Nella "nuova impressione" dell'operetta di Nicola Laghi De' miracolidel santissimo sacramento... (Venetia 1626) figura aggiunta una "seconda parte" costituita dall'Historia de' sacri corporali di Daroca del C. e dal Propugnacolo della... presenza di Christo nell'eucarestia di Giorgio Polacco; il C. fa precedere la sua traduzione - rimanipolazione dallo spagnolo d'un racconto (quanto mai grossolano e animato d'un virulento odio contro i "mori", dovuto ad un'ignota "persona dotta e fedele") dei fatti miracolosi attribuiti ai "corporali" della città spagnola, da un "discorso in generale de' miracoli", definiti "mutatione" o "cambiamento dell'esser delle cose contra o sopra l'ordinario corso della natura loro", che affronta quelli "interni del santissimo sacramento" fino a giungere agli "esterni" operati da Dio a conferma dei primi.
Divenuto priore del convento padovano del suo Ordine, il C. non desiste dal tradurre: escono infatti le Lettere a i principi di negotii politici e di complimenti del cardinale Arnaud d'Ossat, "divise in tre libri" - i primi due dedicati dal C. al patriarca d'Aquileia Agostino Gradenigo, il terzo all'amico Flavio Querengo - "tradotte dal francese, messe insieme et arricchite di alcuni discorsi" (Venetia 1629).

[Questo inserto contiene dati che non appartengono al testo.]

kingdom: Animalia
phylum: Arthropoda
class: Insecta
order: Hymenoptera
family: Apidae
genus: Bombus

Il C. morì a Padova l'11 luglio 1631.
Non ebbe la soddisfazione di veder pubblicata la sua fatica più meritoria: la traduzione degli Essais di Montaigne la quale - condotta con sin eccessivo scrupolo di fedeltà, sull'edizione del 1595 - segna una tappa assai significativa della fortuna di questo in Italia. Seconda, rispetto alla prima parziale versione comparsa a Ferrara nel 1590 ad opera di Girolamo Naselli, quella del C. ha il pregio della completezza. Non è che il suo intervento risulti a prima vista evidente: ché i Saggi... overo discorsi naturali, politici e morali figurano "trasportati dalla lingua francese nell'italiana per opera di Marco Ginammi" (Venetia 1633: il testo, ammodernato nella grafia, verrà ristampato da Achille Mauri a Milano nel 1831-32); e così pure a proposito della versione, uscita separatamente l'anno dopo, dell'Apologie de Raymond Sebond. Ma in realtà il Ginammi non fu che il munifico tipografo, spinto più da un'esigenza di "riputazione" che dalla speranza di guadagno. Egli stesso avverte infatti che la traduzione si deve al C., "soggetto di... straordinarie virtù".